MUGEN RRとMUGEN RZはエンジンはもちろん、足回りやエアロパーツまで、走る、曲がる、止まるというあらゆる性能を極限まで引き上げ、MUGEN RAは特に足回りにこだわりその走りの質を高めている。さらに、見た目や質感に至るまで1台1台丁寧に組み上げられた車両には、まさに無限の魂が込められた珠玉の逸品である。
2025年現在はリリースされていないのが残念であるが、とくに熱心な無限ファンにとっては、喉から手が出るほどに所有してみたいクルマであることは間違いない。これらコンプリートカーは、中古車市場でもプレミア価格がつくなど高い人気を誇っている。
2003年。無限は新体制となる「株式会社M-TEC」として再編。これによって経営体制を強化しながら、無限ブランドを継続する形で飛躍の道を歩んでいる。2023年には創業50周年を迎え、さらなるグローバル市場を視野に入れた新たな挑戦も始まっている。

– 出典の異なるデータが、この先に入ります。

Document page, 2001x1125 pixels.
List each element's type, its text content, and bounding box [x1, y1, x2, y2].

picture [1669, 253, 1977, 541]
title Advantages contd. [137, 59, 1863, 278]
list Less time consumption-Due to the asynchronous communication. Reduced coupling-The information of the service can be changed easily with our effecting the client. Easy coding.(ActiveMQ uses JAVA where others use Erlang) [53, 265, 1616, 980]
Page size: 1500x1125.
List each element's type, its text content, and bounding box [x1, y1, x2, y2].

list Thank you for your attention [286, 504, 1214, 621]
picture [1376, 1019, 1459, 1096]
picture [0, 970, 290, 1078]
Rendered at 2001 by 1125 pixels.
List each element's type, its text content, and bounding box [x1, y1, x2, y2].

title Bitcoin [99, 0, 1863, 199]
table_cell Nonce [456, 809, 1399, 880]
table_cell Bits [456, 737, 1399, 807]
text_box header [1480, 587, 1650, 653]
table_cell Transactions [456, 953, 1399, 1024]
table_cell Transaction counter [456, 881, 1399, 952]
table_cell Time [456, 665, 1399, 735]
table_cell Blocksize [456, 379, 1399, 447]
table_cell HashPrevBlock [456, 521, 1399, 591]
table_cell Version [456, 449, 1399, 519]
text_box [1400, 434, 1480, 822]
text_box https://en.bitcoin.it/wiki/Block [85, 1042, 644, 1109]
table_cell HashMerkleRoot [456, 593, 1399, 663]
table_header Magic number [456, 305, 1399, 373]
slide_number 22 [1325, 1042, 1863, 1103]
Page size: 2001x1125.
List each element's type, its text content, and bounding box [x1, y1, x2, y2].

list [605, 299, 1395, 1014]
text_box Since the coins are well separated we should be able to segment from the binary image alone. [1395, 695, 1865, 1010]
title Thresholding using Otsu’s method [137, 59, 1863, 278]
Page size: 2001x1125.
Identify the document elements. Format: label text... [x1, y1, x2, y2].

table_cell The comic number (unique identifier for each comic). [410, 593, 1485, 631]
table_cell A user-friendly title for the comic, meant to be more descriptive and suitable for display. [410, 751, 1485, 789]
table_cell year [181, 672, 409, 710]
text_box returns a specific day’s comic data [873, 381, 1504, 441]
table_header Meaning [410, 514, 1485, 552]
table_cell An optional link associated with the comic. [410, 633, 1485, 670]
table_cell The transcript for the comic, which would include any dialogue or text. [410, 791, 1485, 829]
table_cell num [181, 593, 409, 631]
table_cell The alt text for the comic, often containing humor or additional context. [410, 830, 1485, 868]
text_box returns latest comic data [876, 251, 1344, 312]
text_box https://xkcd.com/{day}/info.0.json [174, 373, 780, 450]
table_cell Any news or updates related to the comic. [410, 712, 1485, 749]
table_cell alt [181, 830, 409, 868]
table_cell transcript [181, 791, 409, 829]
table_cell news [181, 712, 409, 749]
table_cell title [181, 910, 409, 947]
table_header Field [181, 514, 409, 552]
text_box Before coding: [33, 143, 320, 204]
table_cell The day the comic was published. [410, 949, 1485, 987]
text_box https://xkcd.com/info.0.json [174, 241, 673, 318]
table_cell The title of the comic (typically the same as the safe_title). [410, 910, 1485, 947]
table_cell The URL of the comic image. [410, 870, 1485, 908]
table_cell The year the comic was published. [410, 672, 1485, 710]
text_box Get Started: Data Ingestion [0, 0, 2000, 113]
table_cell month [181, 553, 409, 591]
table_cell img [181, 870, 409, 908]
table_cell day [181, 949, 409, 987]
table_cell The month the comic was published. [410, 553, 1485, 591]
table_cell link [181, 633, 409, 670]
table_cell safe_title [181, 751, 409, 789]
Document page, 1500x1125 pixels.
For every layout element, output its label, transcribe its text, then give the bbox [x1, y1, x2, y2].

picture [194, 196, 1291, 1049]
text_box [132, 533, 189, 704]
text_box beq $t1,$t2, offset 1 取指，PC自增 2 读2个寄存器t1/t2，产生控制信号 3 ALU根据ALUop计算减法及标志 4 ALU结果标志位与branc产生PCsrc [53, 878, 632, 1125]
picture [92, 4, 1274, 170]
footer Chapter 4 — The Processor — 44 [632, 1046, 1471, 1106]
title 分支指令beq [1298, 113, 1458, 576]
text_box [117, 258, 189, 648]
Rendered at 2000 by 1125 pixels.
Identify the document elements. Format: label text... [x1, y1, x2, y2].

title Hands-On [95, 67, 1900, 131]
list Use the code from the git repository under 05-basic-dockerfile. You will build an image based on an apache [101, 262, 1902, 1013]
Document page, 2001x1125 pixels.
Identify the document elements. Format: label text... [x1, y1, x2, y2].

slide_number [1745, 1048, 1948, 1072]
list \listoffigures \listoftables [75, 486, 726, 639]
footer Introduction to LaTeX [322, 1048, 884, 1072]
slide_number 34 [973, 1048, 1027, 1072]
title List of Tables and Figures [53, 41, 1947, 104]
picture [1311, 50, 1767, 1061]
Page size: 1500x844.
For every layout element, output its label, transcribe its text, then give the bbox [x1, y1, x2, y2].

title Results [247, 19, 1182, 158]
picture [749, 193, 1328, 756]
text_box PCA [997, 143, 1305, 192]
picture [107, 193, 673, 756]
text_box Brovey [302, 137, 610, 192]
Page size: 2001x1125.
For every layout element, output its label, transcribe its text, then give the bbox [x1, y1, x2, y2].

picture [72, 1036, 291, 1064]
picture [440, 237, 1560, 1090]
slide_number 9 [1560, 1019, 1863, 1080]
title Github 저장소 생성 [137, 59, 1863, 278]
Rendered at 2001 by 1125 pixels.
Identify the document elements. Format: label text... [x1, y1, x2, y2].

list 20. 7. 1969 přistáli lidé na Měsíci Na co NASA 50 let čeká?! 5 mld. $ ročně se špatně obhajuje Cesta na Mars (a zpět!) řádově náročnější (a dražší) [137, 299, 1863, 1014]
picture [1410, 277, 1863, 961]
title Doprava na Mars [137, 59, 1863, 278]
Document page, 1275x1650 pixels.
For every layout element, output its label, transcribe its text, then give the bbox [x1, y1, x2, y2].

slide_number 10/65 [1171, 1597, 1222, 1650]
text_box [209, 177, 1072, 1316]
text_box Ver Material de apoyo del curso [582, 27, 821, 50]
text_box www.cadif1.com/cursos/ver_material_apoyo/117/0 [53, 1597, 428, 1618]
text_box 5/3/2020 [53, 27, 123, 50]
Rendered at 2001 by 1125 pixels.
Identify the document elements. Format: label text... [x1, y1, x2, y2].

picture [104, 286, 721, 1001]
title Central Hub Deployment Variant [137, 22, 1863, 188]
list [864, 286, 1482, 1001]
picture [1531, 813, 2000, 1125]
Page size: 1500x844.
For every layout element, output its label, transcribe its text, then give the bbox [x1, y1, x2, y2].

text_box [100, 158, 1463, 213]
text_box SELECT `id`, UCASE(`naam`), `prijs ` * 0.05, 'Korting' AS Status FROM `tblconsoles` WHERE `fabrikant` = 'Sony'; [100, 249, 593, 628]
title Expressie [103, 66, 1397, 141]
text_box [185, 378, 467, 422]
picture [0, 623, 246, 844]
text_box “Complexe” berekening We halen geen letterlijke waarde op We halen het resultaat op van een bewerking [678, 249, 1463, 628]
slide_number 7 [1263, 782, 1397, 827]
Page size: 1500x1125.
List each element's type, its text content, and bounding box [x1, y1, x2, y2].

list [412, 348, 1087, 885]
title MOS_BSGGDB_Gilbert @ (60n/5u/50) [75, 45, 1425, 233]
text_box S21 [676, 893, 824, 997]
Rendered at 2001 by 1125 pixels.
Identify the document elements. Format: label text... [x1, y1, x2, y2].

現在の無限は、スーパーフォーミュラやSUPER GTなどを始めとする、多岐にわたるモータースポーツ活動を展開。ホンダ車用のカスタマイズパーツだけでなく、二輪車用のパーツもラインアップされ、大盛況となっている。
ホンダという巨大企業では実現しづらい繊細な挑戦や、自由な開発精神を体現し続けてきた無限。レーシングフィールドで鍛えられた技術を市販車に、そしてユーザーからの声を再び商品やレースで還元する。その絶え間ない往復こそが、無限のものづくりの核心と言えるのではないだろうか。
この先、たとえ自動車業界の全てが「EV」や「AI」、「自動運転」へと舵を切ったとしても、無限の役割は終わらない。我々が『走る歓び』を求め続ける限り、無限はその先頭を走り続けるだろう。
『無限』とは、技術のことではない。“限界を超える魂”のことであるからだ。